BeautifulSoup提取包含随机标记的完整文本句子

<div class="title"><a ref="ordinalpos=2&ncbi_uid=5514220&link_uid=5514220&linksrc=docsum_title" href="/pmc/articles/PMC5514220/" class="view"><b>Sirtuins</b>, a promising target in slowing down the ageing process</a></div>

from urllib.request import urlopen from bs4 import BeautifulSoup url = "https://www.ncbi.nlm.nih.gov/pmc/?term=sirtuins" soup = BeautifulSoup(urlopen(url)) new_content = [] pattern = re.compile(r'(<b>)|(<\/b>)|(<em>)|(<\/em>)|[^\w ]|(PDF.*)') for view in soup.findAll('a', attrs={'class':'view'}): for item in view.contents: new_content.append(re.sub(pattern,'', str(item), flags=0))

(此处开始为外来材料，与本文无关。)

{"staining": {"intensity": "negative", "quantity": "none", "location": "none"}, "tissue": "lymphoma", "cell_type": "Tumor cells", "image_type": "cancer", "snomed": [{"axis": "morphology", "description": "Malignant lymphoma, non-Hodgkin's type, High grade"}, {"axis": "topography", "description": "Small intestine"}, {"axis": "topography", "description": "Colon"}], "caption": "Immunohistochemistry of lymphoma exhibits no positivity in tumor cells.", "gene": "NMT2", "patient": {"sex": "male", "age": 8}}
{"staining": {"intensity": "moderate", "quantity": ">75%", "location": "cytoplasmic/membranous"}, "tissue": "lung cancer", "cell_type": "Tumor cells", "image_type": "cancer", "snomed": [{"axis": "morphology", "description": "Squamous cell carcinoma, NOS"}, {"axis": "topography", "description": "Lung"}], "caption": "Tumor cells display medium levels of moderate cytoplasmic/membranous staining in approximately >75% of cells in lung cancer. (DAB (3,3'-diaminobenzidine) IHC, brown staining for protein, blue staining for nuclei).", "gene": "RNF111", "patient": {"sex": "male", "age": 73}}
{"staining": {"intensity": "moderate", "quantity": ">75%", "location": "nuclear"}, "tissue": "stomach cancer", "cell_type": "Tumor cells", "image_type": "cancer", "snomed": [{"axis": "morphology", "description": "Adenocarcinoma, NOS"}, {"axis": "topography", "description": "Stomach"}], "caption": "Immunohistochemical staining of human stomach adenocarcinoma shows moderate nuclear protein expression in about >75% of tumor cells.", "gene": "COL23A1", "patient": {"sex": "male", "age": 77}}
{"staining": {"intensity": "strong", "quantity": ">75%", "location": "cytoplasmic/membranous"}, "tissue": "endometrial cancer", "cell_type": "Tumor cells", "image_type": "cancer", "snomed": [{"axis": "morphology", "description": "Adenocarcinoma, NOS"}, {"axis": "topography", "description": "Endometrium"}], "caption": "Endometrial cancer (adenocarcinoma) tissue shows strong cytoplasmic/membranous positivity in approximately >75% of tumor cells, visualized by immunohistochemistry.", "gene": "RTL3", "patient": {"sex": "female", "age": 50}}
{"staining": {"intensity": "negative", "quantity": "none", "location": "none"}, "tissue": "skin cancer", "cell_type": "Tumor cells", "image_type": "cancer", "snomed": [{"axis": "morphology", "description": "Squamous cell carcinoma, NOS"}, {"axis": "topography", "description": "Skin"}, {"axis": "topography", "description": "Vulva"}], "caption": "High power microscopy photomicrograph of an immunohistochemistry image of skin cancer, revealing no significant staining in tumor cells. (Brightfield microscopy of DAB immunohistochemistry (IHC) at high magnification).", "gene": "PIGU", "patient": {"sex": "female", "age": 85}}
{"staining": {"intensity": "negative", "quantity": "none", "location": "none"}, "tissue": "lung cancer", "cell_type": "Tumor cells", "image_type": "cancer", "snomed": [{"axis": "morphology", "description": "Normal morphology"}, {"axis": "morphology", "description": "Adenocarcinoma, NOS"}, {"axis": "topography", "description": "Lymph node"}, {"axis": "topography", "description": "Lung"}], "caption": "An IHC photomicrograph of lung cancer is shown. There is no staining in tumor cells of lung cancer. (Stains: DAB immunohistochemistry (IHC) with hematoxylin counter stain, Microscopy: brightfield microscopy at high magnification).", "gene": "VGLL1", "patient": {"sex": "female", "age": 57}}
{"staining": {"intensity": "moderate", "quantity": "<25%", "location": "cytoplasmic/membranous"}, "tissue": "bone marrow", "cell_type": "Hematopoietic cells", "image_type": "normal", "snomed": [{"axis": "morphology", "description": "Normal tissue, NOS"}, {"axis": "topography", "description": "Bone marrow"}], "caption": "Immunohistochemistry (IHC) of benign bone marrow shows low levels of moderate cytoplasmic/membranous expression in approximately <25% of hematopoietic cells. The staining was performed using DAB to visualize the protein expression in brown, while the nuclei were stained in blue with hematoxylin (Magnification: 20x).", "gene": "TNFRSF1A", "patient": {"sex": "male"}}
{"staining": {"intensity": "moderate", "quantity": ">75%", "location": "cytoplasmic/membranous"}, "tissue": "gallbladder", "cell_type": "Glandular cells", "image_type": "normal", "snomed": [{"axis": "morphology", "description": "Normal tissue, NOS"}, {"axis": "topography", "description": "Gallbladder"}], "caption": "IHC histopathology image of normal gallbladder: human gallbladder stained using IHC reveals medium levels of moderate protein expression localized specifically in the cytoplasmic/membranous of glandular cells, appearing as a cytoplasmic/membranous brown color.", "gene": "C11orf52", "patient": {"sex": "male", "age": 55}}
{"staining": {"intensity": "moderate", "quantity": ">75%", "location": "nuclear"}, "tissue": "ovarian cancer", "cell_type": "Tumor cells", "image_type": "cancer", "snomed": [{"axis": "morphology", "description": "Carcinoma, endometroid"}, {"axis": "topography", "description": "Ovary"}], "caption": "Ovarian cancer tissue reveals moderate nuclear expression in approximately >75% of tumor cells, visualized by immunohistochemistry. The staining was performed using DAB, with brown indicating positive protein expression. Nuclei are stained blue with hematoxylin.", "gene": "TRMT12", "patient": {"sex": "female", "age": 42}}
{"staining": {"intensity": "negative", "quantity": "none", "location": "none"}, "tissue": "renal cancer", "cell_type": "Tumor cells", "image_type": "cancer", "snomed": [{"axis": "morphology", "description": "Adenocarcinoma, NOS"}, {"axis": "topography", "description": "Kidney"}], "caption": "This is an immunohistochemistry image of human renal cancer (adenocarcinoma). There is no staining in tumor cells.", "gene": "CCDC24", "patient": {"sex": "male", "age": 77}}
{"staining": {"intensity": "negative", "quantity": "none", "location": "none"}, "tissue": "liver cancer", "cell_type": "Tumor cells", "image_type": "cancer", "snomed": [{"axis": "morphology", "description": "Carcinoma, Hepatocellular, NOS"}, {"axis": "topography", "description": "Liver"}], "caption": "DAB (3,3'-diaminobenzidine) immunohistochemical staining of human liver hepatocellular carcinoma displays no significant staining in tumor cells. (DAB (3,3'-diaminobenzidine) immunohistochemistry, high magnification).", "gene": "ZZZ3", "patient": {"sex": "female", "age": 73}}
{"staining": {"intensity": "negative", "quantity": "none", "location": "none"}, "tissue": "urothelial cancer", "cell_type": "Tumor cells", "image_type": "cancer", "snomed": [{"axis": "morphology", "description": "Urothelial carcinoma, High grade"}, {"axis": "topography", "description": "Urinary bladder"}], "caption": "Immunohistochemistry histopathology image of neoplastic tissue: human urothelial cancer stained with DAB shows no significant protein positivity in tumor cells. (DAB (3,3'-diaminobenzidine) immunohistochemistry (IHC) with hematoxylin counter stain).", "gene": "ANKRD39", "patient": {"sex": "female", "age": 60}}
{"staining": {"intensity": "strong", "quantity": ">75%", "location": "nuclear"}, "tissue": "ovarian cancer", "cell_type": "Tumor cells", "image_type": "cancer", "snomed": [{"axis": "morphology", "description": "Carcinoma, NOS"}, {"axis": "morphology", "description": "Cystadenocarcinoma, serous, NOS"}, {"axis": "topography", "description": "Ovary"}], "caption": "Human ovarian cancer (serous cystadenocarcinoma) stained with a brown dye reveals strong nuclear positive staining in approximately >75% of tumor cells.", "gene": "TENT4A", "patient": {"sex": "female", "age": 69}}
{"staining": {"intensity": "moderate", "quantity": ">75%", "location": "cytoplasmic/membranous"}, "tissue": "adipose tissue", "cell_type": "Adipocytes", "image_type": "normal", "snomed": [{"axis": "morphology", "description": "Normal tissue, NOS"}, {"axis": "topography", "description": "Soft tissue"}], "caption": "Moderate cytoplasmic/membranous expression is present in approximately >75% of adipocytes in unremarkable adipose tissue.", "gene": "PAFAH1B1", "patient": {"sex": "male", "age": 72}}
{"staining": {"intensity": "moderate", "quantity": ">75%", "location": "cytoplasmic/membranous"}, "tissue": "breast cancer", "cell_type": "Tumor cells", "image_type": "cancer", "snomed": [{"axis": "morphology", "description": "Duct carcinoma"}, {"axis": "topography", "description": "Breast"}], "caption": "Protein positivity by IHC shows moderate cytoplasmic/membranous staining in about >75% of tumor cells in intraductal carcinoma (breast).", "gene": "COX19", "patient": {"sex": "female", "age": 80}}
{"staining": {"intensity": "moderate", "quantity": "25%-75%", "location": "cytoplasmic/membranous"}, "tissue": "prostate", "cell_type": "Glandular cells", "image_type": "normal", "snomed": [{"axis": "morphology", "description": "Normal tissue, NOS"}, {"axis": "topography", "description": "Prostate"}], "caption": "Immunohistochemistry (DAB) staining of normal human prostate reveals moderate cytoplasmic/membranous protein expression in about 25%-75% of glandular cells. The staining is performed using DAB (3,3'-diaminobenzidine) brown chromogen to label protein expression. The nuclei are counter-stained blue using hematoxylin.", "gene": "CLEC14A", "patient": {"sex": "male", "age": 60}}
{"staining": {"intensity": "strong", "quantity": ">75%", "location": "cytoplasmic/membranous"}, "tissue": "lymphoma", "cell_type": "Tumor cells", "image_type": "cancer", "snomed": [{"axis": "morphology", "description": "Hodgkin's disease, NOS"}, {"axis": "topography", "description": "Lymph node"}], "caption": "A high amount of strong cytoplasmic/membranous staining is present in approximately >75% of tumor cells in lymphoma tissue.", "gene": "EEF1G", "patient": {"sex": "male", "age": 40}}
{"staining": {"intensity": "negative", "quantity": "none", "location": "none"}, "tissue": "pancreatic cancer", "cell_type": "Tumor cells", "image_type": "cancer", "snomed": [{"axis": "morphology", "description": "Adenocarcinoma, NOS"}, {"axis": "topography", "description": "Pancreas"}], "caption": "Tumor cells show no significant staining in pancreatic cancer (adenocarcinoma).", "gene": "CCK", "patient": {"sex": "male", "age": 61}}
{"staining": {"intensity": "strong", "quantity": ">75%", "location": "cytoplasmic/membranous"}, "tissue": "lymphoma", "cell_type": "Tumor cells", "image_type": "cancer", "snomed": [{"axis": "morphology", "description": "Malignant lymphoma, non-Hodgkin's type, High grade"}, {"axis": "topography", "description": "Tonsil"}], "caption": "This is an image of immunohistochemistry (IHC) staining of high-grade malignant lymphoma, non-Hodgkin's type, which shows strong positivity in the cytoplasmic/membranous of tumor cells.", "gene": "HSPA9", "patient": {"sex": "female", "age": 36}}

['The Role of ', 'Sirtuins', ' in Antioxidant and Redox Signaling', '', 'Sirtuins', ' a promising target in slowing down the ageing process', '', 'The NAD', 'supsup', 'Dependent Family of ', 'Sirtuins', ' in Cerebral Ischemia and Preconditioning', '',

['The Role of Sirtuins in Antioxidant and Redox Signaling', 'Sirtuins a promising target in slowing down the ageing process', 'The NAD Dependent Family of Sirtuins in Cerebral Ischemia and Preconditioning']

1条回答

网友

1楼 · 发布于 2024-09-28 22:01:57

你就不能抓取class=title的div标记中的文本吗？beautifulsoup的妙处在于它了解标记和降价的工作原理，因此要获得文本，不需要过滤掉降价标记

但如前所述，很难理解你想要什么。我猜你是想把他的头衔拿出来

from urllib.request import urlopen
from bs4 import BeautifulSoup

url = "https://www.ncbi.nlm.nih.gov/pmc/?term=sirtuins"
soup = BeautifulSoup(urlopen(url))
new_content = []

for view in soup.findAll('div', attrs={'class':'title'}):
    new_content.append(view.text)

输出：

print (new_content)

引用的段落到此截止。